1/ Le caractère injustifié des licenciements économiques prononcés à la suite d’une faute de l’employeur.
Le licenciement pour motif économique repose par principe sur un motif non inhérent à la personne du salarié.
Il doit être justifié par :
- Une cause économique,
- Ayant des conséquences sur l’emploi,
- Et par l’impossibilité de reclasser les salariés concernés par la mesure.
Cette cause économique peut résulter :
- De difficultés économiques,
- De mutations technologiques,
- D’une réorganisation de l’entreprise nécessaire à la sauvegarde de sa compétitivité,
- Ou d’une cessation d’activité.
Les conséquences sur l’emploi sont quant à elle de trois ordres :
- Suppression d’emploi,
- Transformation d’emploi,
- Ou modification du contrat de travail refusée par le salarié.
Si l’employeur est seul décisionnaire de ses choix de gestion, son comportement peut néanmoins être pris en compte par les juges pour apprécier la cause réelle et sérieuse du licenciement prononcé.
Les juges peuvent ainsi retenir l’existence d’une légèreté blâmable de l’employeur, d’une faute de gestion ou son attitude frauduleuse pour invalider les licenciements [1].
Il en va ainsi quelle que soit la cause économique à l’origine des licenciements.
Dès lors, si l’attitude fautive de l’employeur conduit à la fermeture de tout ou partie de ses activités, prononcée par décision administrative ou judiciaire, alors celui-ci ne pourra pas valablement licencier ses salariés pour motif économique en raison de la cessation d’activité ou des difficultés économiques rencontrées du fait de cette fermeture.
A titre d’exemple, est sans cause réelle et sérieuse le licenciement pour motif économique prononcé pour cessation d’activité alors que celle-ci est due à la fermeture de l’hôtel employeur du salarié, elle-même ordonnée en justice à titre de condamnation pénale pour des faits de tolérance habituelle de la prostitution [2].
De même, la cessation d’activité d’un centre éducatif ne saurait constituer un motif économique de licenciement valable dès lors qu’elle est consécutive à un arrêté préfectoral de fermeture totale et définitive justifié par un rapport d’inspection ayant relevé de très graves dysfonctionnements dans la gestion et l’organisation du centre susceptibles d’affecter la prise en charge et l’accompagnement des personnes accueillies [3].
2/ Les difficultés économiques, la réorganisation ou la cessation d’activité ne peuvent pas justifier des licenciements pour motif économique si elles font suite à une décision administrative ou judiciaire de fermeture sanctionnant l’atteinte portée à l’environnement.
Au vu de ce qui précède, il faut considérer que les licenciements économiques seraient pareillement invalidés si la décision administrative ou judiciaire de fermeture était justifiée par une violation du plan local d’urbanisme (PLU) et notamment des règles relatives à la protection de l’environnement, par exemple dans l’hypothèse d’une construction dans une zone naturelle.
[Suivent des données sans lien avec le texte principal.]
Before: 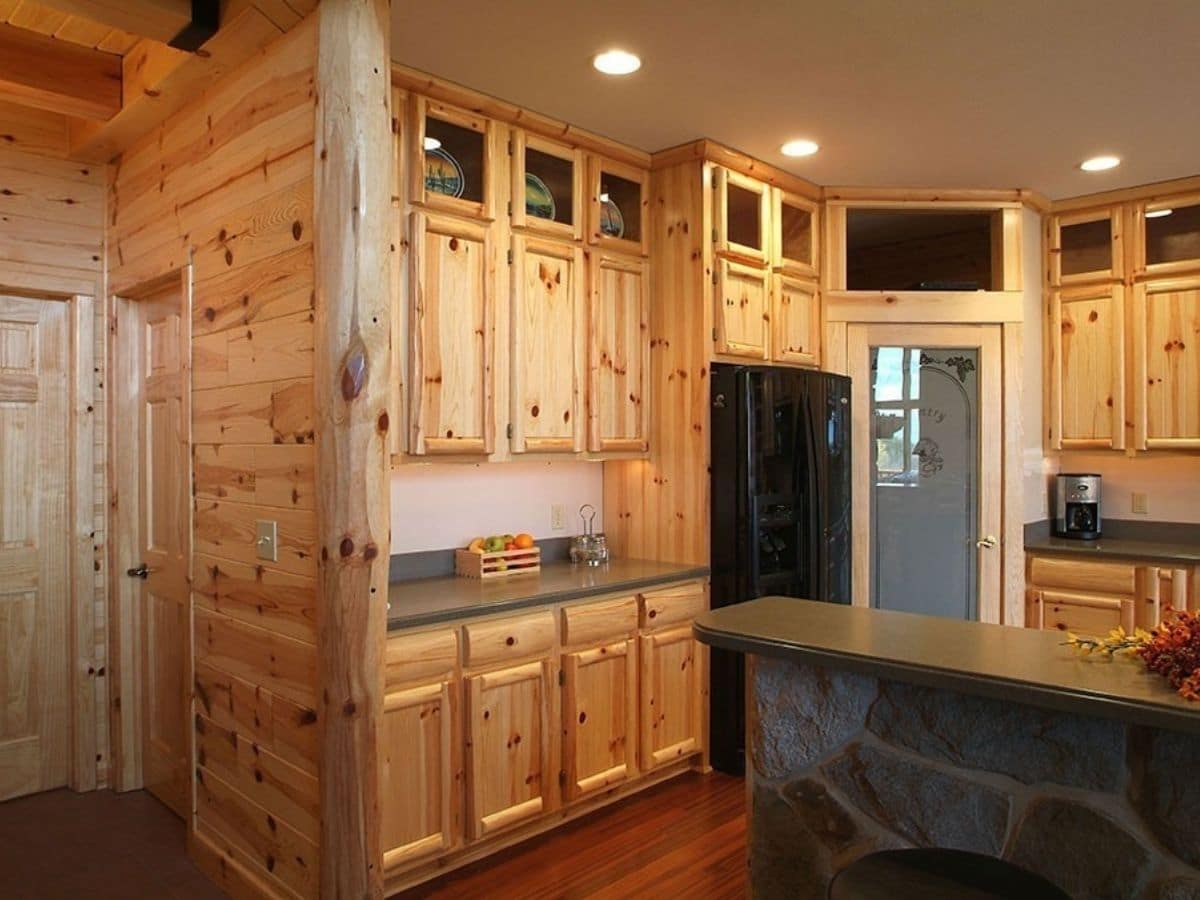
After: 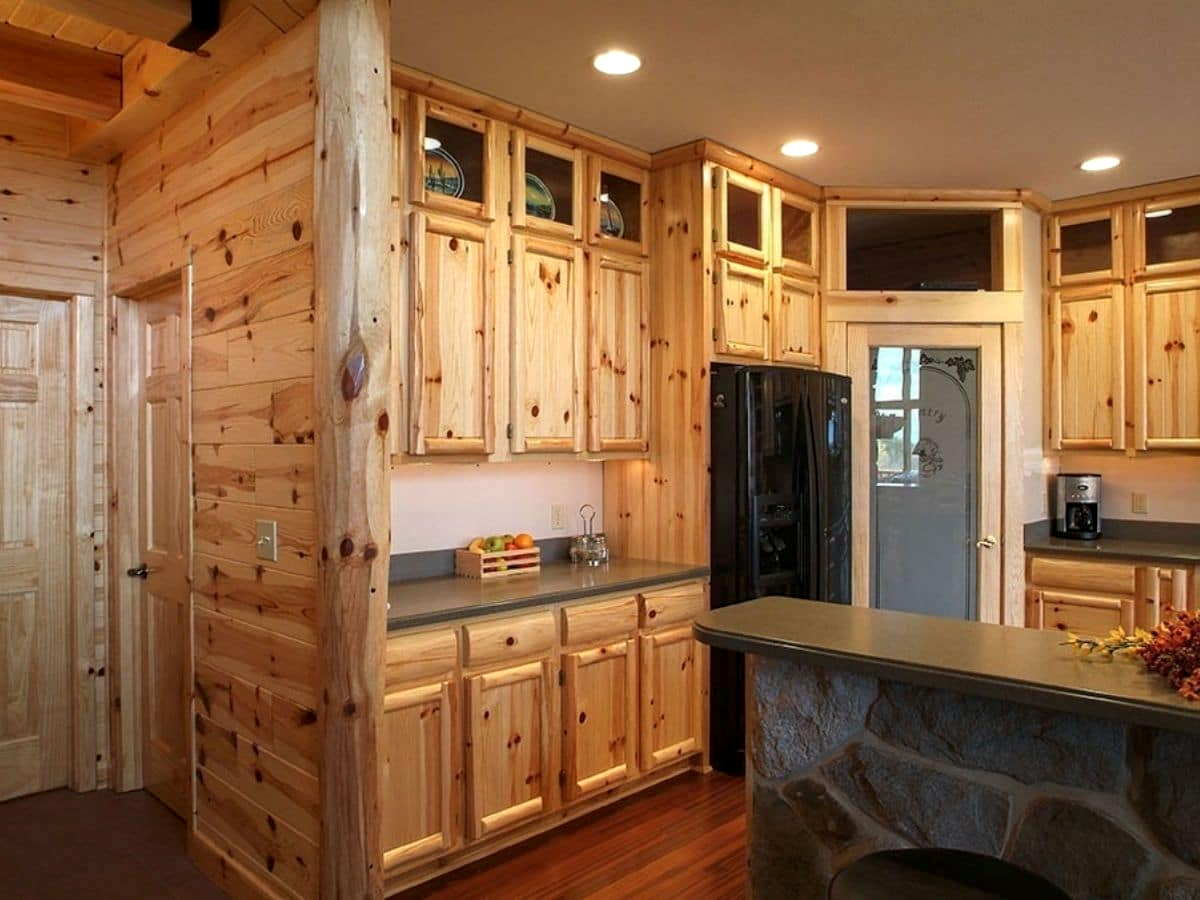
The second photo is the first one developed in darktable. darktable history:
contrast equalizer: octaves 7, y [[0.524 ×6], [0.512 ×6], [0.379 ×6], [0 ×6], [0 ×6]], mix 0.148
local contrast: on, module defaults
Un arrêt récent de la Cour de cassation confirme ce raisonnement [4].
En l’espèce, les codirecteurs d’un centre de vacances avaient été licenciés pour motif économique en raison des difficultés économiques rencontrées par l’entreprise.
Or ces difficultés économiques étaient consécutives à une cessation partielle de l’activité qui résultait d’un arrêté municipal ayant ordonné la fermeture immédiate de la partie camping de l’établissement, installée sans autorisation dans une zone où les terrains de camping et de caravaning sont interdits, en contravention aux règles locales d’urbanisme.
La Cour de cassation rappelle que la faute de l’employeur à l’origine des difficultés économiques est de nature à priver de cause réelle et sérieuse le licenciement consécutif à ces difficultés.
La cessation partielle d’activité à l’origine des difficultés économiques rencontrées par la société résultait bien d’agissements fautifs de l’employeur.
Les licenciements prononcés en raison de ces difficultés économiques sont donc sans cause réelle et sérieuse.
Il en irait certainement de même dans l’hypothèse d’une fermeture qui ferait suite à une catastrophe naturelle prévisible, par exemple si l’établissement a été implanté en zone inondable en violation du PLU, a fortiori sans permis de construire.
Face au changement climatique et au nombre croissant de catastrophes naturelles qu’il engendre (inondations, feux de forêt, glissements de terrain, etc.), la faute ou la légèreté blâmable de l’employeur pourrait donc être plus fréquemment retenue en cas de licenciements économiques faisant suite à une fermeture de site dans un contexte de catastrophe naturelle.
Un exemple supplémentaire que les enjeux environnementaux, sociaux et économiques sont inextricablement liés.